Brexit followed the same playbook, with lies and distortion the new currency. Both Trump and Brexit proved our worst fears about the rise of social media. We discovered that not only had platforms like Twitter turned us against each other, but Facebook had helped manipulate voters by channelling disinformation our way, and allowing propagandists to target us with deceit. In a truly dystopian turn, we learned that social media platforms had caused such havoc through the harvesting of our data and allowing it be used against us. We were being farmed.

Even worse, social media had been exploited by hostile states like Russia to interfere in Western democracy. Social media now meant cyber-warfare and black psy-ops. Politics, like culture and society, was been hollowed from the inside out. The result was political chaos. The world had speeded up to such an extent that before one outrageous presidential tweet could be analysed another was already winging its way across the internet. There was no time to think anymore.

The algorithm was taking over our lives. For years now, Amazon has known what we want to buy better than we know ourselves, and now Facebook seemed to be able to steer our political thoughts with more precision than our conscious minds. Technology has already shattered and rebuilt the world, under the flag of progress and disruption. But the disruption hasn’t even started. We’re only beginning to imagine what the coming of artificial intelligence and biotechnology might mean for humanity.

Trump and Brexit seemed not only to play to our darker instincts rather than our better selves, but they also seemed pitted against modernity. A wave of curdled nostalgia swept the West, as some harked back to a 1950s golden age that had never been. Nowhere was anger felt more righteously than among women, as Trump rode into office on a tidal wave of old-school misogyny. The Harvey Weinstein scandal and Trump’s “grab ‘em by the pussy” comments galvanised women around the world, and soon the MeToo movement was battling to upend the old order.

Nuclear war remains an existential threat to humankind, but towering above all the other nightmares of the 21st century stands climate change. It’s the issue humanity must address, fast, but the crisis comes when the world is thoroughly divided and seemingly incapable of taking intelligent collective action – international bodies from Nato to the UN seem weaker than ever. Hope lies with the young, however. The generation born after 2000 is now determined to save the planet in order to save themselves. As they reach adulthood, they’ll take custody of the world.
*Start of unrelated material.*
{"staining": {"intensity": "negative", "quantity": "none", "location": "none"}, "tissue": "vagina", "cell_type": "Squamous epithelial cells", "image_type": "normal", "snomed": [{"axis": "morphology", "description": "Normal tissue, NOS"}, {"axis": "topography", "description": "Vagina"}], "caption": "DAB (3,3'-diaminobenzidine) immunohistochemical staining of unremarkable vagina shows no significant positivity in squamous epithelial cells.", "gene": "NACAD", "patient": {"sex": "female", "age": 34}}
But time is against their fight for change.

It’s little wonder, then, that many of the world’s best minds have begun floating fears of a coming total “general systems collapse”. We’ve seen a general systems collapse before on the face of planet Earth – back around 1200 BC when the major civilisations of the Mediterranean and Near East were snuffed out in a matter of just a few generations. Political systems got too big to manage, wars became too intense, land was over-farmed, weather got wild, and technology – in the shape of new types of weapons – ran out of control. The fall of the Roman Empire and the collapse of the Central American Mayan civilisation are also examples of a general systems failure.

One of the greatest thinkers alive is the Israeli scholar Yuval Noah Harari. His books Sapiens, Homo Deus, and 21 Lessons For The 21st Century chart how humans came to conquer the world, where we are likely to go in the future as we harness technology like AI, and lastly the disturbed and broken lives we live in 2019.

Reading Harari leaves you with one powerful thought in mind: we’re amazing creatures. We’ve built this world using imagination alone. But we’re also incredibly backward creatures too. It seems that while we evolved at super-speed when it came to technology – going from fire to atom bomb in 250,000 years – we’re pitifully unevolved when it comes to our emotional intelligence. We’re like infants playing with grenades.

Like the 21st century itself, humanity has barely got out of its teenage years. The challenge that we face today is making sure we take the decisions that allow this century to age into a safe maturity, along with our children and grandchildren.